La suite ? Une fois la place en finale en poche, le club n’obtiendra que deux victoires lors des seize derniers matchs de championnat (dont une à la dernière journée contre Nantes dans un match sans enjeu) et dégringolera jusqu’à la onzième place du championnat. Sans perdre énormément de son jeu offensif ni de son identité, le RCS se révèlera incapable de bonifier ce résultat et d’engranger une dynamique positive. La plupart des joueurs de l’effectif devaient gérer la pression d’une finale à venir pour la première fois de leur carrière, et cela a certainement pesé dans la balance. Heureusement, les objectifs de maintien étaient déjà quasiment acquis, et le niveau global assez faible des poursuivants leur a évité de se faire peur en fin de saison.
Alors oui, il y a eu cette finale, remportée au bout de l’ennui, et venant consacrer la renaissance d’un club mythique du championnat de France. Alors oui, un club tel que le Racing est soumis à la dictature du résultat, et
lorsqu’on juge sur ce point, le club est en nette progression. Si on avait demandé au coach, au président ou aux supporters en début de saison s’ils se contenteraient d’une onzième place et d’un trophée, tout le monde aurait signé des deux mains.

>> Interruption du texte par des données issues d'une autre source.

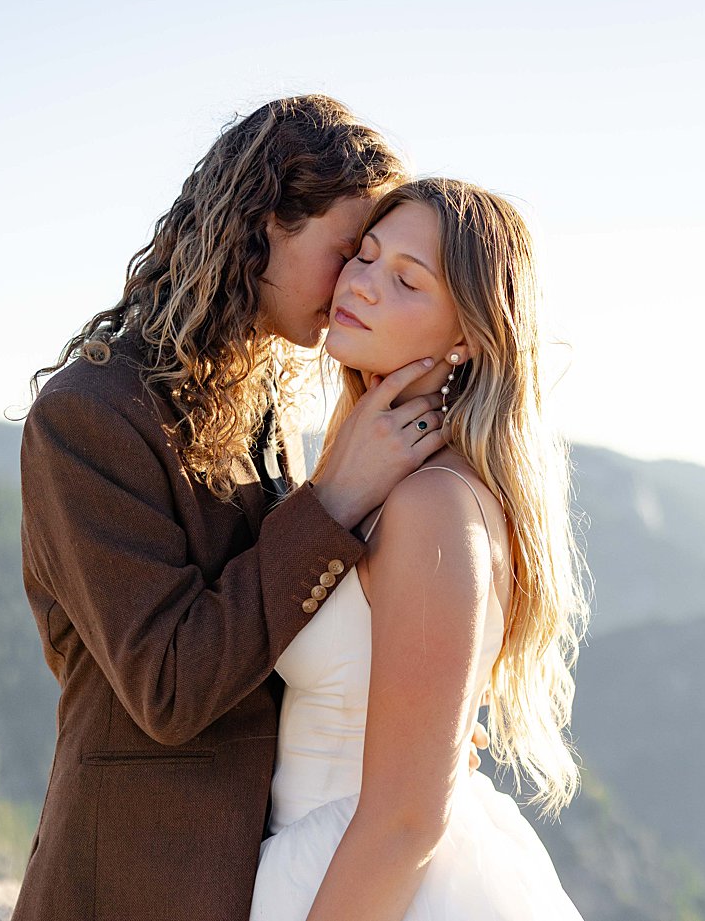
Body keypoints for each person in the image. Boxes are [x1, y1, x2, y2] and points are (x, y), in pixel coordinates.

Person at [16, 95, 447, 920]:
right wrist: (336, 500)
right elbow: (170, 685)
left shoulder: (264, 412)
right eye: (348, 251)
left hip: (271, 876)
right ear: (266, 225)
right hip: (133, 885)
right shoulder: (88, 415)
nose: (356, 281)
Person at [249, 178, 587, 920]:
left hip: (364, 882)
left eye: (405, 279)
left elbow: (407, 819)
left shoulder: (431, 504)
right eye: (364, 257)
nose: (362, 284)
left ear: (466, 335)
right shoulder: (373, 479)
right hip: (322, 860)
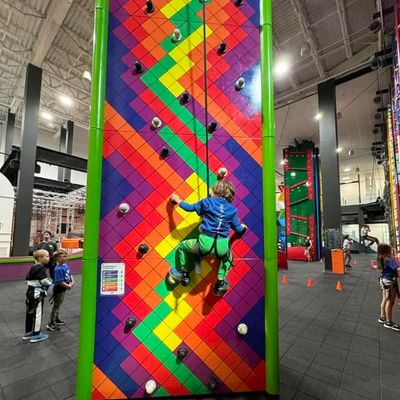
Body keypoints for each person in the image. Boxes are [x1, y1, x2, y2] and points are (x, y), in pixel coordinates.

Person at [170, 181, 246, 296]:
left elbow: (189, 208)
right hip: (222, 247)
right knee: (228, 258)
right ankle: (220, 282)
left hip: (204, 244)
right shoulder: (232, 210)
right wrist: (243, 228)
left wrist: (177, 199)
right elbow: (239, 230)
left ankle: (184, 274)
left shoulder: (207, 202)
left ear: (216, 191)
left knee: (183, 246)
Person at [23, 249, 53, 343]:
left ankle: (28, 332)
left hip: (30, 291)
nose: (49, 258)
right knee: (37, 313)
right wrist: (51, 283)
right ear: (40, 258)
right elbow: (44, 281)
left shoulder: (33, 267)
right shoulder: (40, 267)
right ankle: (36, 334)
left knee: (30, 312)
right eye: (47, 256)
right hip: (37, 292)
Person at [46, 250, 75, 331]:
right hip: (59, 289)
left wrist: (72, 282)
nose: (66, 258)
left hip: (63, 289)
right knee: (56, 306)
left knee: (59, 304)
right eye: (64, 256)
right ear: (57, 258)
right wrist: (68, 286)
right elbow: (59, 281)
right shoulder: (58, 269)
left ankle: (56, 318)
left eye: (67, 256)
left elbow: (70, 274)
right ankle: (51, 323)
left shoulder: (65, 265)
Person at [377, 243, 400, 331]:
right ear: (387, 251)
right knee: (390, 302)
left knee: (385, 299)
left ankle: (382, 317)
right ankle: (388, 322)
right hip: (390, 282)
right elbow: (398, 268)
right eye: (390, 250)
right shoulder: (389, 260)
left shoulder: (382, 258)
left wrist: (393, 255)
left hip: (385, 280)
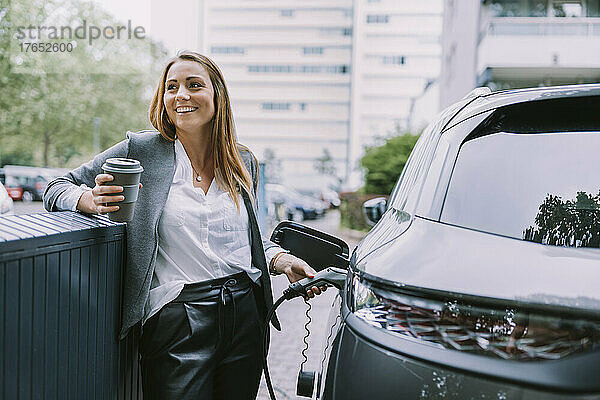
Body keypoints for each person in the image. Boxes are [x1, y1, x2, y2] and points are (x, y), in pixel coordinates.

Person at [43, 50, 325, 400]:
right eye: (171, 87)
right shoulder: (142, 149)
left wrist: (282, 260)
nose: (181, 95)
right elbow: (57, 186)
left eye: (194, 85)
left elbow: (246, 242)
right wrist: (88, 200)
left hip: (244, 314)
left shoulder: (243, 162)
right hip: (177, 317)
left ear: (217, 96)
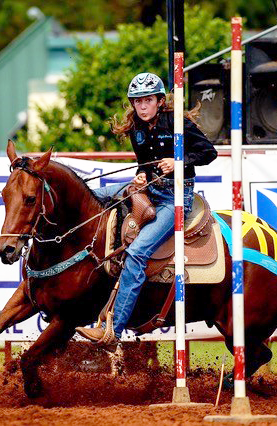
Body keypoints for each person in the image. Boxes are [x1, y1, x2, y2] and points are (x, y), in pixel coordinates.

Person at [76, 72, 217, 345]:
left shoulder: (178, 123)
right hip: (148, 191)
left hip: (174, 198)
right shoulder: (136, 129)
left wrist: (178, 161)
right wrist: (141, 175)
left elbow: (209, 152)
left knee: (138, 252)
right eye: (137, 101)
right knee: (89, 195)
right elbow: (144, 163)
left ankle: (113, 331)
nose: (142, 106)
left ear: (160, 101)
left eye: (147, 100)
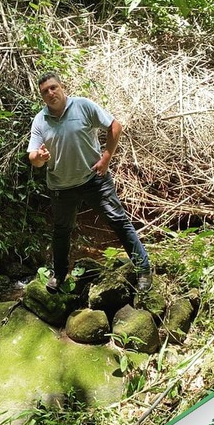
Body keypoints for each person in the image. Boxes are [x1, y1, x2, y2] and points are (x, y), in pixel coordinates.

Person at [27, 72, 152, 294]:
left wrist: (106, 158)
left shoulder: (82, 106)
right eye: (45, 91)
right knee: (61, 231)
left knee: (118, 220)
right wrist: (41, 158)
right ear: (42, 96)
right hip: (60, 186)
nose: (50, 93)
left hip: (93, 179)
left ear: (62, 86)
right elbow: (33, 158)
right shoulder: (40, 120)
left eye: (53, 87)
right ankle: (59, 275)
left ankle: (143, 269)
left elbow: (115, 126)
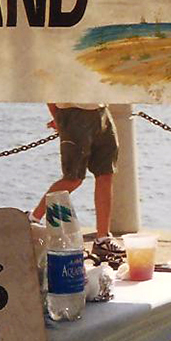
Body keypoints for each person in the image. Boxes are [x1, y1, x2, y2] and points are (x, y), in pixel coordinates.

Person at [33, 103, 121, 255]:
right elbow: (48, 88)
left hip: (101, 110)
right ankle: (33, 219)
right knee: (73, 179)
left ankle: (103, 238)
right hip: (73, 114)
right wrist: (59, 118)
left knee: (105, 175)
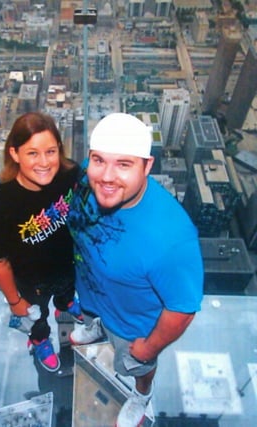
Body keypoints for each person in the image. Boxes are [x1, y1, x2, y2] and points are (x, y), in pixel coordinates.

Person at [67, 113, 204, 427]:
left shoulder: (172, 239)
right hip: (91, 295)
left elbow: (182, 309)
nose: (106, 176)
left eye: (124, 164)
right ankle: (94, 327)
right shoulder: (86, 179)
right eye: (99, 160)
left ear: (147, 166)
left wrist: (147, 348)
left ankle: (142, 395)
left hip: (131, 327)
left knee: (137, 367)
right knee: (92, 319)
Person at [0, 112, 83, 372]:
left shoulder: (70, 175)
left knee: (66, 293)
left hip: (67, 266)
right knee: (37, 318)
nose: (44, 162)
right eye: (32, 153)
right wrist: (15, 302)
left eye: (50, 151)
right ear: (14, 154)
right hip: (31, 282)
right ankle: (39, 340)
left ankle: (66, 304)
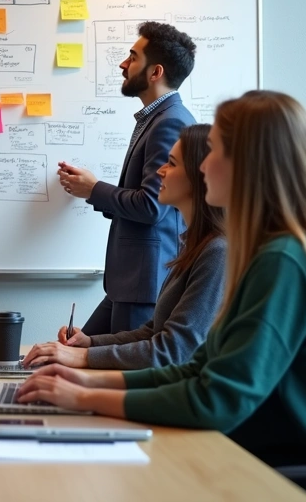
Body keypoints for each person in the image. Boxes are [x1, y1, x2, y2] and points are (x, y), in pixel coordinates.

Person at [17, 91, 306, 502]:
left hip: (299, 481)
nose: (204, 165)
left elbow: (215, 400)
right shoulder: (276, 253)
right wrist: (83, 382)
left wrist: (85, 397)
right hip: (264, 456)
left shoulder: (286, 261)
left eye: (214, 151)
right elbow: (196, 368)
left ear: (249, 167)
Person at [23, 124, 225, 370]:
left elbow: (173, 351)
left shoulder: (217, 253)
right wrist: (89, 343)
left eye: (171, 163)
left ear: (199, 174)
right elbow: (153, 332)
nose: (160, 171)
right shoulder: (192, 245)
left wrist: (81, 357)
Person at [58, 22, 197, 336]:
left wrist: (93, 189)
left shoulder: (169, 123)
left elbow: (152, 205)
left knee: (117, 377)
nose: (123, 64)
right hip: (131, 283)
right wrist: (91, 189)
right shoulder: (158, 118)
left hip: (144, 285)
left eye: (132, 57)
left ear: (154, 72)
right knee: (74, 350)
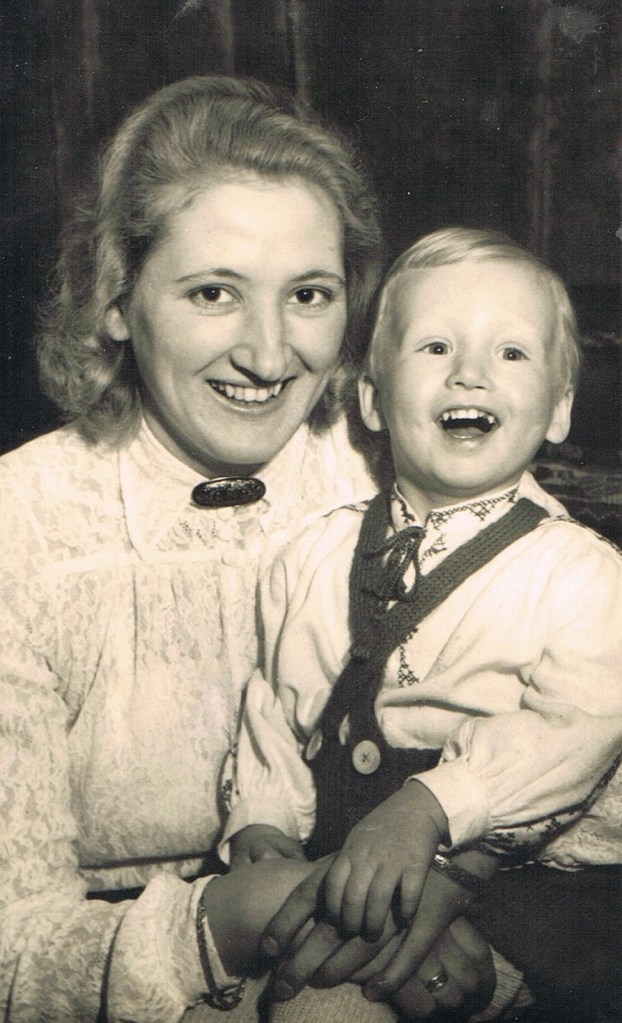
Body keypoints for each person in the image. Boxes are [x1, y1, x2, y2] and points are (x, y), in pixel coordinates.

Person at [0, 72, 397, 1023]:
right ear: (115, 298)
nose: (268, 355)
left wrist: (450, 905)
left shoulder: (402, 478)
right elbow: (11, 945)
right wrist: (233, 918)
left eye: (309, 294)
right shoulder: (21, 523)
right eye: (214, 292)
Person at [220, 227, 622, 1021]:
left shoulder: (582, 572)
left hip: (520, 890)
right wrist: (262, 823)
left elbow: (580, 727)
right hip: (340, 867)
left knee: (320, 1010)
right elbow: (273, 706)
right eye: (436, 346)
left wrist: (434, 805)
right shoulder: (312, 555)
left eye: (512, 353)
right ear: (373, 398)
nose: (470, 372)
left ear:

Mais le déroulement de la saison peut laisser un goût amer, tant cette équipe a parfois donné l’impression d’être capable d’encore mieux et a laissé passer des matchs complètement à sa portée. Cette fin de saison représente à la fois une frustration et un espoir ; si Thierry Laurey réussit à faire passer un nouveau cap a ce groupe, si les recrues de l’été viennent combler certaines lacunes, si la progression constante de certains jeunes (Sissoko, Fofana, Caci) se poursuit, le club peut prétendre à une nouvelle saison pleine. Pour passer un nouveau cap, le club et les joueurs doivent être capables d’assimiler un grand match à venir, de faire partie de ces clubs de Ligue 1 qui prétendent chaque année à jouer beaucoup de matchs, sur de nombreux tableaux, avec ce que cela implique de préparation mentale, de mobilisation quotidienne du groupe et du staff.
Le mercato d’été sera vital dans la réalisation de cet objectif. Comment le club réussira-t-il à gérer l’après Kenny Lala ? Son rôle de piston droit dans ce système était prédominant à la fois offensivement et défensivement, et Thierry Laurey devra forcément faire des ajustements tactiques car il aura du mal à lui trouver un remplaçant aussi déterminant des deux côtés du terrain. La différence de niveau entre les titulaires et certains remplaçants devra également être réduite, si l’équipe veut conserver une compétitivité constante. Marc Keller serait bien inspiré de tenter de conserver définitivement Sanjin Prcic, lui qui a plus que réussi à compenser la longue blessure de Jonas Martin. Il serait intéressant la saison prochaine d’avoir de tels joueurs en concurrence et de pouvoir profiter d’un turn-over de qualité.
Mis à part un Kop indéfectiblement derrière son équipe, on a senti dans le dernier tiers de la saison un agacement du public de la Meinau quant aux résultats de son équipe. Alors on pourrait qualifier ceux-ci de capricieux, au regard des résultats inespérés obtenus cette saison. Mais l’Alsacien est difficile a contenter, et lui-même, en donnant parfois l’air d’être ingrat et de s’adonner à la culture de l’instant, a bien compris que le club devait et pouvait continuer à regarder vers le haut. Et cette réaction répond à la question posée au début de cet article. Les Strasbourgeois ne savent que trop bien ce qu’il en coûte d’être revenu à ce niveau. La renaissance et la gloire oui, mais pas à n’importe quel prix. Avec un stade sur le point d’être rénové, une armoire à trophées dépoussiérée et des matchs européens a l’horizon, le club et la ville ont bâti les fondations d’une nouvelle histoire à écrire.